(the following was contributed by poster Jeff Molby)
There’s been a lot of talk about “slow starts” and “choking down the stretch” during the Leyland years. With 7 years of data points available, I figured it’s time to see if there’s anything to it.
There’s not. I didn’t bother to weight the numbers based on games played, so data isn’t perfectly accurate, but it’s close enough for our purposes. The most you could say is that June is a good month and August is a bad month, but really that’s just because of the volatility (mostly due to injuries) of the 2007 and 2008 teams.
Pull those two years out of the sample and what you have is a team that’s consistently a bit above average. I know I’m viewed as one of the resident apologists, but I remember The Lost Decade all too well. If you had approached me in 2005 and offered a decade of “slightly above average”, I’d have kissed ya and invited ya over for dinner.
Nice work.

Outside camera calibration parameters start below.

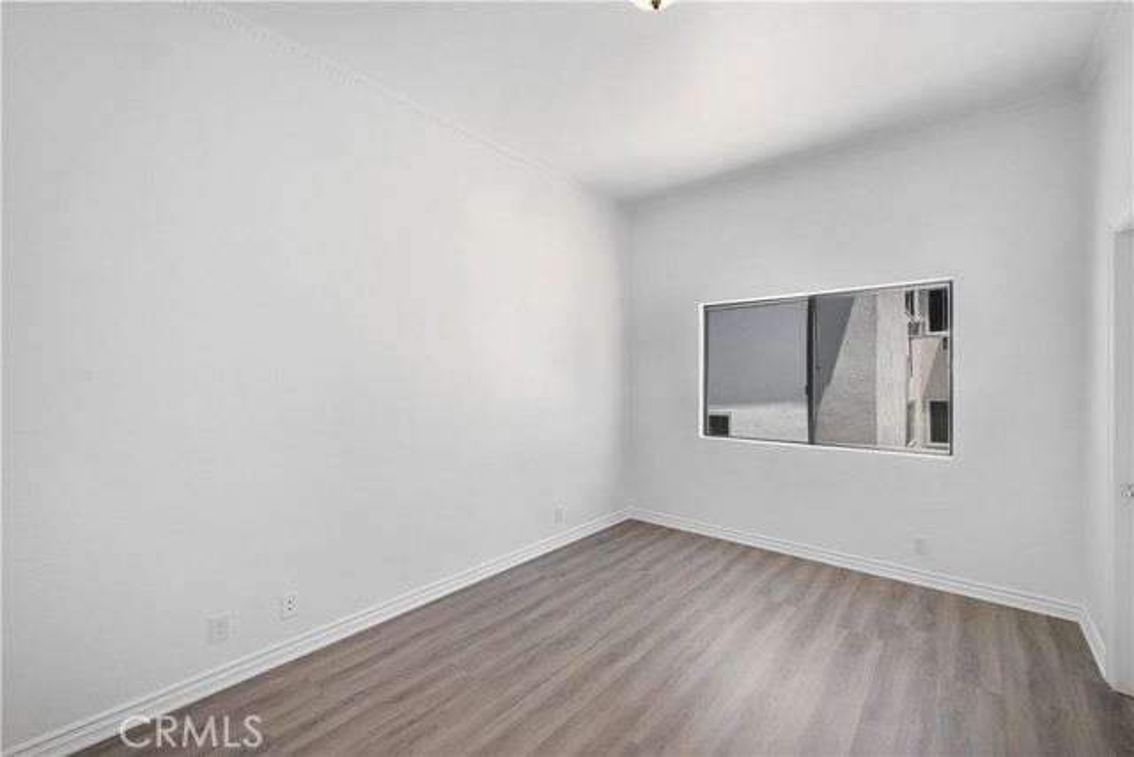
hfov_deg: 100.4
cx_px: 567
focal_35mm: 15
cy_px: 378
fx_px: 473
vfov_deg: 77.4
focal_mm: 15
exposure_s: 1/30
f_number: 8
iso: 125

Now if you could only graph his success on getting guys “going.”
I would just compare each player’s production before, during, and after playing for Leyland. If the “during” is above or below the rest of the player’s career arc, we can consider Leyland to have used that player more effectively than the other managers. Aggregate that for all players that he’s managed and you’d get a meaningful metric for managers.
I don’t think the results would be noteworthy, though, so I’ll save all of that legwork for someone that has an ax to grind.
Are we looking at win percentages here? Sorry if I’ve overlooked something but I don’t know what the tables represent.
Yeah, sorry I didn’t make that clear.
Thanks Jeff. Nice piece, it’s always good to see someone back up their opinions with numbers rather than vague anti-Leyland conjecture.
Happy Jackie Robinson Day to you all! See the movie, it is superb, might be the best Baseball History movie ever made.
Don’t forget “Soul of the Game”, a very underrated straight to TV movie about Jackie Robinson, Satchel Paige and Josh Gibson. It doesn’t look like it’s available streaming on any of the major services but you can buy it from Amazon for like $6.
nice piece.
I was a freshman in college in 1987 (19 years old). That was a long dry spell from ’87 to 2006. and most of it was absolutely hideous…only, what, three winning seasons (88, 91, 93)? and outside of 1988, no real playoff contention.
yes, above average is pretty darn nice in comparison. most of the last 7 seasons have been really fun.
This reminds me of the story about the wannabe comedian who shows up at the Comedy Club on Open Night. The MC introduces him to the audience and then walks off the stage. The comedian begins hs routine:
Comedian: “17”
Audience: ?
Comedian: “22”
Audience: ??
Comedian: “95”
Audience: ???
Comedian: “6”
Audience: ????
Finally the MC rushes back on stage and approaches the comedian:
MC: “What are you doing?” Start your routine!
Comedian: “This is my routine.”
MC: ???
Comedian: “I’ve only got five minutes and I want to get in as many jokes as I can. I keep all my jokes in a notebook and the numbers refer to those jokes.”
Many are the impressions formed with assistance from confirmation bias.
Even with 2007 and 2008 left in, I don’t think a 49%-61% spread is very significant. At any rate, just looking up and down the chart year to year, I see only one “trend” that extends beyond two seasons, and that’s climbing win % July-September from 2009-2011.
OK, I see one more. Falling win % June-August from 2006-2008.
Only 12 of 42 months with losing records, and 4 of those in 2008.
Of course, putting things in the frame of months has an influence. 2012 looks very steady, but I believe there was an 11-21 stretch, probably the longest and most dismal sub-.500.
Deadline trades that worked.
Injuries and deadline trades that didn’t work.
Yeah, but streaks are a fact of life. All you can really control is the aggregate.
Oops, I guess I botched the HTML. “Injuries and deadline trades that didn’t work” was in regards to 2006-2008.
Jeff, I agree with you entirely on the points you made in the article. At first I thought they were even more fully substantiated by the overall lack of any real trends at all, but then I found some minor trends. I didn’t think they really proved anything, but you make a good case for causes. Mentioning the 11-21 stretch was just an aside on how monthly records can mask greater streakiness, not that I find such streakiness much more than random variation when comparing one year to another.